|Su, C - Taiwan Agricultural Chemicals And Toxic Substances Research Institute|
|Deng, W - National Chung-Hsing University|
|Jan, F - National Chung-Hsing University|
|Chang, C - University Of Georgia|
|Huang, H - University Of South Florida|
Submitted to: International Journal of Systematic and Evolutionary Microbiology
Publication Type: Peer Reviewed Journal
Publication Acceptance Date: 8/15/2016
Publication Date: 8/16/2016
Citation: Su, C.C., Deng, W.L., Jan, F.J., Chang, C.J., Huang, H., Chen, J. 2016. Xylella taiwanensis sp. nov. cause of pear leaf scorch disease in Taiwan. International Journal of Systematic and Evolutionary Microbiology. 66:4766-4771.
Interpretive Summary: Xylella fastidiosa is group of difficult to culture, xylem-limited plant pathogenic bacteria. Although most members in the group were found in the Americas, a few new members have been reported from other continents such as Asia that required further studies. Currently, an experiment known as DNA-DNA hybridization (DDH) is used to classify bacterial species, but DDH is too labor-intensive with a limited capacity to analyze Xylella. This study utilized a new method, called Average Nucleotide Index (ANI), to analyze 17 whole genome sequences of X. fastidiosa including a pear leaf scorch (PLS) strain from Taiwan. ANI analyses supported the current grouping of all American strains into a single species, X. fastidiosa; were able to define the bacterial subspecies; and provided evidence to establish a new species, X. taiwanensis, for the PLS members from Taiwan. New information from this study will have significant impact on future classification and identification of the bacteria, with direct implications for management and needed regulations for these plant pathogens.

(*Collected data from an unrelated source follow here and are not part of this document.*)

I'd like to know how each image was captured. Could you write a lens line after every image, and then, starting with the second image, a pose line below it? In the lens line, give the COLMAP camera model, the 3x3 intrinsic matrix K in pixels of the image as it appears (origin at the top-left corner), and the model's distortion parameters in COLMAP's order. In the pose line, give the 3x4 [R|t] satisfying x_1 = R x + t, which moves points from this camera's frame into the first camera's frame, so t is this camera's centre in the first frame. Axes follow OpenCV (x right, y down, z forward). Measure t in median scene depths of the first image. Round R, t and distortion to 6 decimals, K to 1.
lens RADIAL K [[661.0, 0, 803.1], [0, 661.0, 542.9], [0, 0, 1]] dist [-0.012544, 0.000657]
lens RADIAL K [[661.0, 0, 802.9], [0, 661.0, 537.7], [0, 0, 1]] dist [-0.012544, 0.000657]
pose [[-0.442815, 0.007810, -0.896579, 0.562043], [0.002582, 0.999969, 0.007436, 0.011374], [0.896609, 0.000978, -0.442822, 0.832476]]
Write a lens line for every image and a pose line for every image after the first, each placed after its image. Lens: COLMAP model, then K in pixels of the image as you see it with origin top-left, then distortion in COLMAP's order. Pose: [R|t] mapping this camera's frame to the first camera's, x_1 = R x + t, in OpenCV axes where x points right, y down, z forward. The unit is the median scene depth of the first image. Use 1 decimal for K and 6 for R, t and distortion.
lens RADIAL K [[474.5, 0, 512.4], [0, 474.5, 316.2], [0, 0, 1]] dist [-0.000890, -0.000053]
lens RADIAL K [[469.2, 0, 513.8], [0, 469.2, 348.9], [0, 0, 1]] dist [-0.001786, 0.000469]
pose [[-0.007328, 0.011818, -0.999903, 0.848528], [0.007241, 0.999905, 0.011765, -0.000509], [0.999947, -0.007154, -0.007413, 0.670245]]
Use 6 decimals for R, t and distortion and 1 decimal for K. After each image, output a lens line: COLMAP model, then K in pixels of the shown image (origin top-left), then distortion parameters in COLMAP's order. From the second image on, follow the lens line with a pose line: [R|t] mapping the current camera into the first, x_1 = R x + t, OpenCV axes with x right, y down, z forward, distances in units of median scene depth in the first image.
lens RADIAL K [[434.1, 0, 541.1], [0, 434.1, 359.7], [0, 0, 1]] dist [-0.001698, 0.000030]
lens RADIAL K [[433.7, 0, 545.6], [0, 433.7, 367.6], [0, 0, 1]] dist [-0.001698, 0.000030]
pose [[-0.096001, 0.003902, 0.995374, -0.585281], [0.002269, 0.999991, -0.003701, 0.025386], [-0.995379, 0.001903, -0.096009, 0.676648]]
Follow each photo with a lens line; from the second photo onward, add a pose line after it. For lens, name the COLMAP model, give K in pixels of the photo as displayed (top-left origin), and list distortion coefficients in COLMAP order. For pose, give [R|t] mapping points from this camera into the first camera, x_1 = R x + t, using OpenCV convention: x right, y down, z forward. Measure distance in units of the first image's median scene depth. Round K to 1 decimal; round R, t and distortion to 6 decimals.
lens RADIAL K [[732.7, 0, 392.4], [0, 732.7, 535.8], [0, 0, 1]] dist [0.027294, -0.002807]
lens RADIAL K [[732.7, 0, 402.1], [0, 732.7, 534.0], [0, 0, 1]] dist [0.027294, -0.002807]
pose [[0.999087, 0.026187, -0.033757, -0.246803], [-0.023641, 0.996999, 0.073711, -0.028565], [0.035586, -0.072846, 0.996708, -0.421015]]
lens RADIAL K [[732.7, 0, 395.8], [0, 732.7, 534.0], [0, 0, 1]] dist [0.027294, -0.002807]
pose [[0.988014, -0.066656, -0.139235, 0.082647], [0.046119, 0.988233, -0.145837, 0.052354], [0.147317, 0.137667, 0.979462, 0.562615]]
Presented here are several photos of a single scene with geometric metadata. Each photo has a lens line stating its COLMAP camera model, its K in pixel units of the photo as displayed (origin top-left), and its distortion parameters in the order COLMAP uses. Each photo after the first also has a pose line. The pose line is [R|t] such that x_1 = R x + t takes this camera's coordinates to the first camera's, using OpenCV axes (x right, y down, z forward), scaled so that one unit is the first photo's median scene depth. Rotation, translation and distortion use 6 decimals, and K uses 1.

Technical Abstract: Xylella fastidiosa is a group of xylem-limited and nutritionally fastidious plant pathogenic bacteria. While mostly found in the Americas, new X. fastidiosa strains have been reported from other continents such as Asia, including a pear leaf scorch (PLS) strain from Taiwan. Current taxonomy of X. fastidiosa is anchored around whole genome DNA-DNA hybridization (DDH) relatedness, a long-time gold standard for bacterial species delineation. Yet, DDH is labor intensive and its use for analyses of fastidious prokaryotes is limited or even prohibitive. Recent development of next generation sequencing (NGS) has led to a rapid increase of bacterial whole genome sequences in public databases. The current GenBank database (Release 204.0) has 17 whole genome sequences of X. fastidiosa including the type strain PCE-RR (ATCC 35879) and a PLS strain, PLS229. For substitution of DDH in bacterial taxonomy study, Average Nucleotide Index (ANI), calculated from whole genome sequence comparisons, has been introduced. In this study, ANI values were calculated from available whole genome sequences of strains of Xylella and evaluated for their taxonomical significance. Substantiated by the sequence analyses of 16S rRNA gene and 16S-23S intergenic spacer (ITS), ANI analyses support the current taxonomic grouping of all American Xylella strains into a single species X. fastidiosa (ANI>95); identified thresholds that could be used to define subspecies; and delineated a new species, X. taiwanensis, for the PLS strain from Taiwan.